------ ТЕКСТ СТРАНИЦЫ ------

Один — страница 846 из 1277

«Связь между этикой и эстетикой — она как бы не для всех? С какого момента она становится очевидной, по-вашему?»

Я бы не сказал, что связь, Дима. Я бы сказал, что это превалирование эстетики над этикой, потому что этику каждый конструирует по-своему. В эстетике есть вещи более или менее бесспорные. Кстати говоря, и Синявский, вот он очень точно когда-то сказал: «Всегда можно уговорить себя в этическом вопросе, а в эстетическом — нельзя». И как бы ни ломались копья в эстетике (а они всегда ломаются очень жёстко), там, по крайней мере, есть бескомпромиссность, потому что там ясно, где гений. Есть вещи спорные, типа «Чёрного квадрата», но «Улисс» бесспорен. Ну, масштаб его бесспорен, по крайней мере, масштаб новизны в том числе. Поэтому эстетика для меня — она критерий, что ли, более наглядный, более абсолютный. Эстетика вывезет всегда. Во многом здесь я тоже, конечно, ученик Синявского. И его эстетизм — такой несколько, может быть, радикальный по-христиански — он для меня чрезвычайно привлекателен.

«Почему в СССР не гастролировали западноевропейские рокеры? Ведь очень легко было бы сказать, что хиппи против американского империализма, а панки против Британской монархии, а металлисты против религиозного опиума».

Вот видите, Митя, это интересный вопрос. На самом деле они были, наверное, ещё опаснее для советской власти. А почему в СССР вообще не очень «прикармливали» левое искусство? А почему американские нонконформисты вызывали здесь известную оторопь? Почему Боб Дилан, пацифист, не был постоянным гостем Советского Союза, а для того, чтобы привезти Бреля, требовалось влияние и пробивные способности Евтушенко (если брать французов)? Дело в том, что Q-фактор — «фактор качества», как это ещё называется — это в СССР всегда было под большим подозрением, потому что талантливый и честный художник, даже если он приезжал «оттуда», он ведь не ограничивался никогда разоблачением своей родины, он начинал честно говорить ещё и о том, что видел здесь.

------ ИСХОДНЫЕ ДАННЫЕ ------

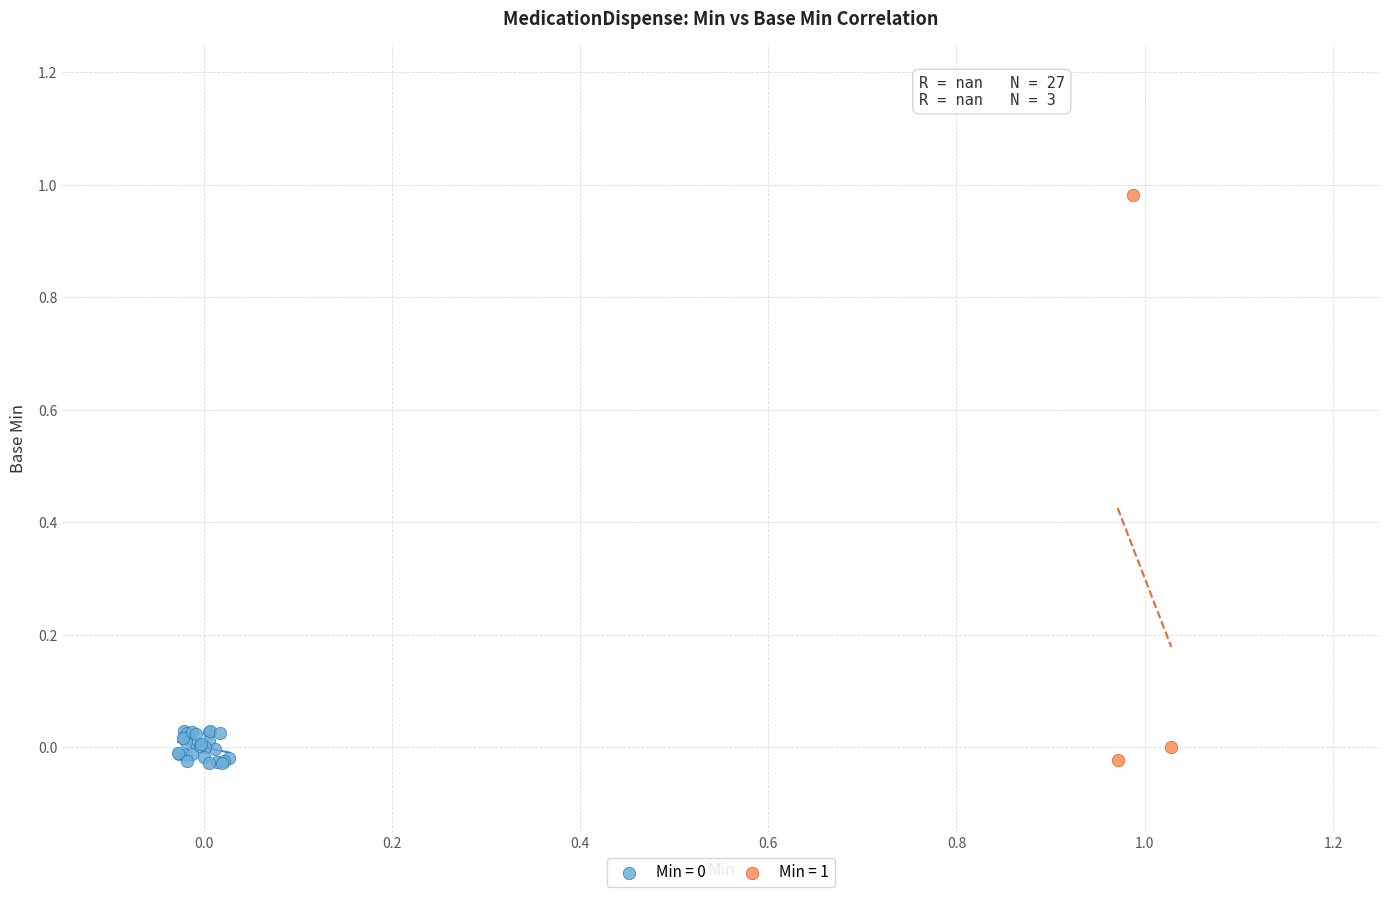

Which series reaches the maximum Y coordinate?

Min = 1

------

Чьи влияние и пробивные способности, согласно тексту страницы, требовались, чтобы привезти Бреля в СССР?

Евтушенко.